¡Hola Amigos!
Sorry for the long time waiting, I´ve been stewing over my fate and stomach pains while pontificating the future ownership of a camera, my immediate travel plans, and in general, having a miniature mental crisis over the state of my mind.
But now I am eating bubblegum! Sweet delicious, forgiving bubblegum. Oh how clarion it´s cry, how merciless it´s intestinal price.

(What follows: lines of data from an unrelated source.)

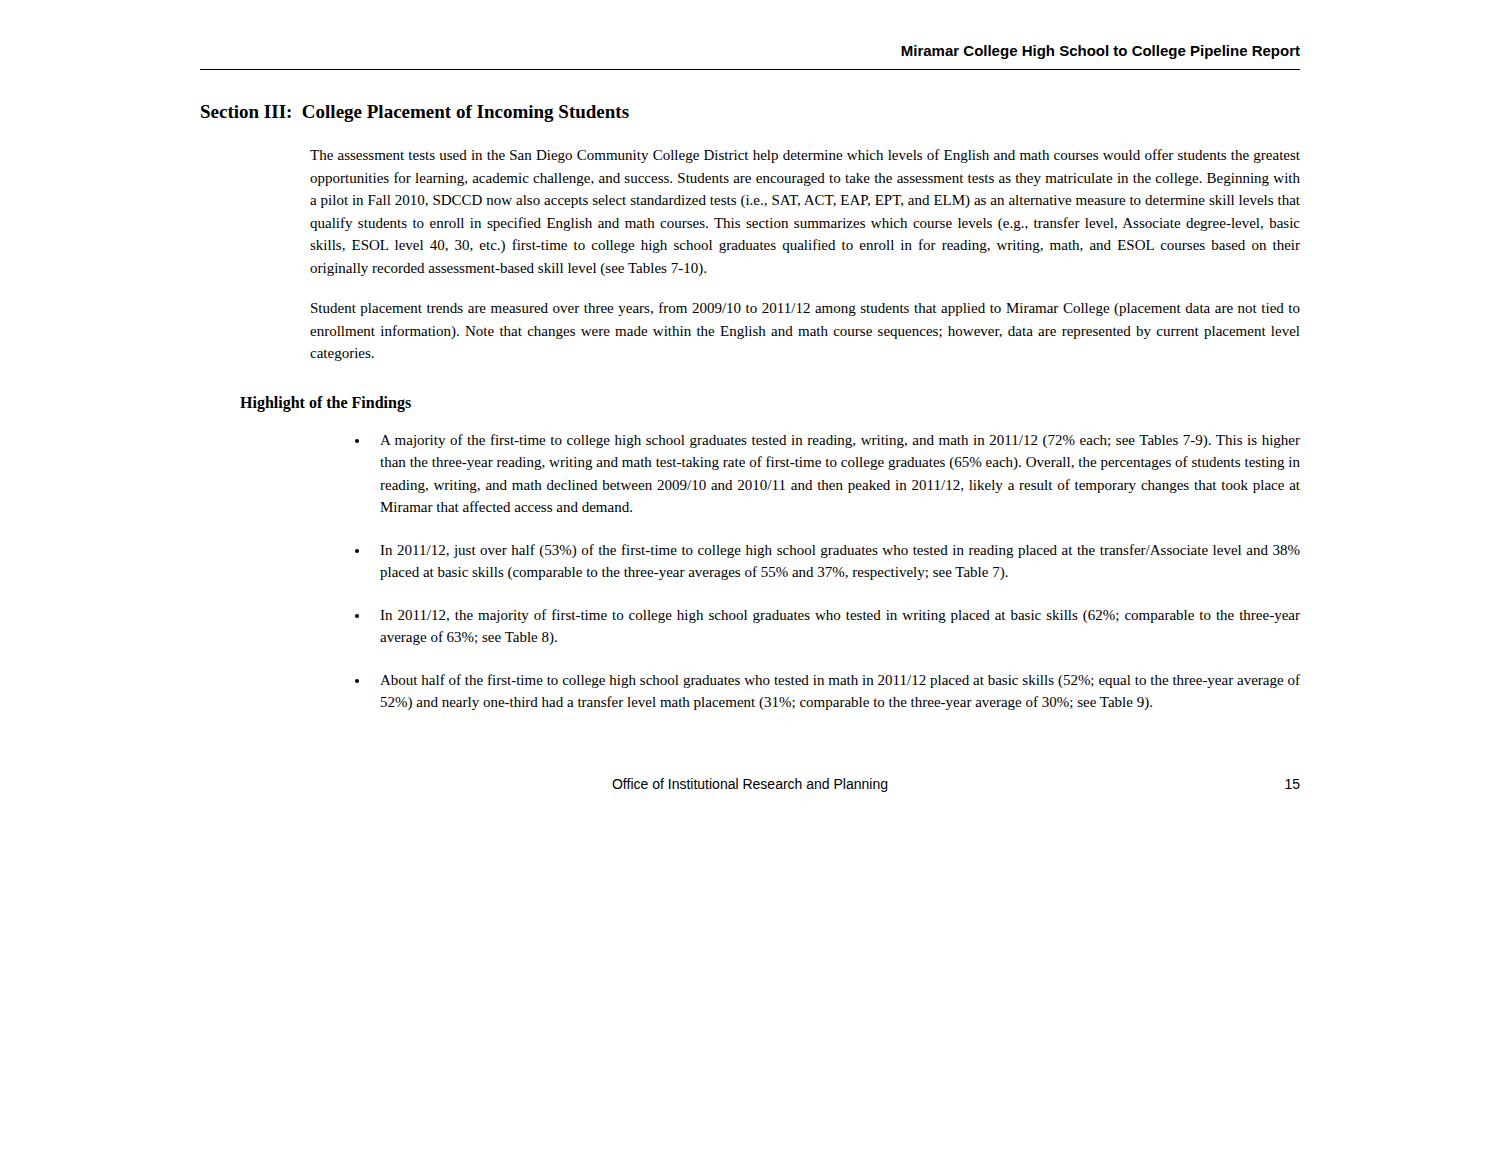Miramar College High School to College Pipeline Report
Section III: College Placement of Incoming Students
The assessment tests used in the San Diego Community College District help determine which levels of English and math courses would offer students the greatest opportunities for learning, academic challenge, and success. Students are encouraged to take the assessment tests as they matriculate in the college. Beginning with a pilot in Fall 2010, SDCCD now also accepts select standardized tests (i.e., SAT, ACT, EAP, EPT, and ELM) as an alternative measure to determine skill levels that qualify students to enroll in specified English and math courses. This section summarizes which course levels (e.g., transfer level, Associate degree-level, basic skills, ESOL level 40, 30, etc.) first-time to college high school graduates qualified to enroll in for reading, writing, math, and ESOL courses based on their originally recorded assessment-based skill level (see Tables 7-10).
Student placement trends are measured over three years, from 2009/10 to 2011/12 among students that applied to Miramar College (placement data are not tied to enrollment information). Note that changes were made within the English and math course sequences; however, data are represented by current placement level categories.
Highlight of the Findings
A majority of the first-time to college high school graduates tested in reading, writing, and math in 2011/12 (72% each; see Tables 7-9). This is higher than the three-year reading, writing and math test-taking rate of first-time to college graduates (65% each). Overall, the percentages of students testing in reading, writing, and math declined between 2009/10 and 2010/11 and then peaked in 2011/12, likely a result of temporary changes that took place at Miramar that affected access and demand.
In 2011/12, just over half (53%) of the first-time to college high school graduates who tested in reading placed at the transfer/Associate level and 38% placed at basic skills (comparable to the three-year averages of 55% and 37%, respectively; see Table 7).
In 2011/12, the majority of first-time to college high school graduates who tested in writing placed at basic skills (62%; comparable to the three-year average of 63%; see Table 8).
About half of the first-time to college high school graduates who tested in math in 2011/12 placed at basic skills (52%; equal to the three-year average of 52%) and nearly one-third had a transfer level math placement (31%; comparable to the three-year average of 30%; see Table 9).
Office of Institutional Research and Planning 15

Other than the petite perfection of tiny little gum balls, brewed somewhere with the help of all sorts of animal parts, I can´t say I have felt better than now in quite some time. I was starting to unravel pretty hard in La Paz, the physical proximity to all my dreams has thrown me for quite a loop, what I mean is, if you are unable to accomplish something when it is all around, for the taking, then it is a good moment to question what mettle you are comprised of, and what changes need to be made to ensure you can look yourself in the mirror. Not to get too ethereal, but I´m sure you can all understand.
(4 gum balls left...)
So, we were having a ton of trouble finding good spanish lessons, coupled with a ravaging tummy virus that turned all my future meals to pulp before I could even eat them, and absolutely not one solid night of sleep. The feeling I get from stress is exactly the feeling I have when I haven´t eaten. It´s a bit odd, but it means that many times in my life I spend a whole day pondering what unseen trauma could be disbalancing me, only to eat a cracker and find the world at peace. Speaking of which...
(3 gum balls left. Yum!)
So I was being woken up all sorts of times in the hostal by the doorbell, or vomiting Peruvians, or my lacerous insect bites (jungle mementos), only to be gripped by an unsavory taste of panic at the state of my life, a continuous worry that at all times may, or may not have been, entirely due to my complete lack of eating. I would then literally spin in my bed in tiny rotary circles until I fell asleep again, dutifully to repeat the process in any of the oncoming minutes. Literally, I have been a mess. It has not helped that on a very corporeal level, I have yet to make any significant headway into the goals I have for myself in this continent of personal possibility, nor have I led even one revolution. I tried to marshall the shoe-shine revolution, but to no avail, no one believes a man in canvass shoes...
(2 left! Deelicious.)
Okay then, so Jess and I fled the lovely but inhospitable-for-spanish-lessons La Paz and just recently arrived in the fabulously pretty and colonially middle class Sucre. It´s really nice on the eyes, even without the power of Illimani and the rest of the mountainous cohorts of the capital, but the buildings are all old and white and built on the blood of the poor, so it just kind of oooozes charm.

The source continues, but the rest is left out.